Cela dépend de chaque contexte. En Suède, la moindre étincelle de violence attire une réprobation générale. Mais la France est un pays qui se démarque de par son histoire sociale et sa culture politique. Les Gilets jaunes ont été assez violents très tôt dans le mouvement, cela ne les a pas épuisés. En France, la présence de mobilisations de masse est corrélée à des actions violentes ; en Suède, il n’y a ni l’un ni l’autre.

À Sainte-Soline, Julien Le Guet, porte-parole du collectif Bassines non merci (interdit de territoire à Sainte-Soline et à Mauzé-sur-le-Mignon jusqu’au 8 septembre), devant de nombreux militants le 25 mars 2023. © Caroline Delboy / Reporterre

Le mouvement climat a jusqu’ici été globalement pacifique : est-ce une force ou une faiblesse ?

Le degré de militantisme des mouvements sociaux est un signe de leur profondeur sociale. J’entends par là le fait que les manifestations pour le climat deviennent articulées à une lutte sociale : cela commence à partir du moment où l’on comprend qu’on n’est pas tous dans le même bateau, ce qui était l’analyse commune en 2019. Jusqu’à maintenant, l’essentiel du mouvement climat et les grèves scolaires sont restés à une analyse relativement superficielle en termes de rapports sociaux. Les luttes écologistes sont aujourd’hui en train de gagner en profondeur dans l’analyse. Les Soulèvements de la Terre sont donc extrêmement intéressants de ce point de vue, parce qu’ils dénoncent la manière dont l’eau est monopolisée, et tout le modèle économique qui en découle.

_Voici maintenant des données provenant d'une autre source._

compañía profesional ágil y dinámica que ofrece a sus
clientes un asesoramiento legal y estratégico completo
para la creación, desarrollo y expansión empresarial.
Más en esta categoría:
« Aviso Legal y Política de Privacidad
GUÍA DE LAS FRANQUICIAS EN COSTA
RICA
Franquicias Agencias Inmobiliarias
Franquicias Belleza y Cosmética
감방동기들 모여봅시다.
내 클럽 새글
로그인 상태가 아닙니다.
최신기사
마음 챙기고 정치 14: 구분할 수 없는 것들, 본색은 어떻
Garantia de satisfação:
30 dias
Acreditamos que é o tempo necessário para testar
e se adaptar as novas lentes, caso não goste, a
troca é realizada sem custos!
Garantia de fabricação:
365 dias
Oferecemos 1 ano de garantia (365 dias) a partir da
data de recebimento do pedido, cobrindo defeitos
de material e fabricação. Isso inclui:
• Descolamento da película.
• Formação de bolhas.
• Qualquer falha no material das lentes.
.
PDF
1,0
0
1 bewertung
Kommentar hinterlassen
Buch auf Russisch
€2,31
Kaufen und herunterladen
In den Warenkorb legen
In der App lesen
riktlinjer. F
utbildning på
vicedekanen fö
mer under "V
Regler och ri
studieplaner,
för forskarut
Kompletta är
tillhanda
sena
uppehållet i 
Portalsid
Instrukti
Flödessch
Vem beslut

Le mouvement climat semble s’être essoufflé depuis le Covid-19. Comment peut-il repartir ? Avec moins de militants, mais des actions plus radicales ?

Il faut avant toute chose un mouvement plus large. On ne peut pas envisager un mouvement plus puissant avec moins de personnes. Il faut espérer qu’il y aura une vague de manifestations avec plus de gens dans les rues qu’en 2019, avec des manifestations massives, et une frange qui aurait appris à être plus tranchante dans ses actions.

Le défi est de parvenir à transformer des désastres climatiques (étés caniculaires, etc.) en moments d’organisation politique. Il y a encore un élément : en 2019, le mouvement climat a attiré l’attention parce qu’il avait des tactiques nouvelles — la grève scolaire de Fridays for Future, ou les blocages pacifiques et spectaculaires d’XR [Extinction Rebellion]. Pour reprendre du souffle, le mouvement climat devra donc parvenir à inventer, une fois encore, de nouvelles formes de mobilisation. En France, les Soulèvements de la Terre sont l’un des groupes qui parviennent à développer des connaissances et des tactiques originales et puissantes pour les futures luttes environnementales.


Comment saboter un pipeline, d’Andreas Malm, aux éditions La Fabrique, juin 2020, 216 p., 14 euros.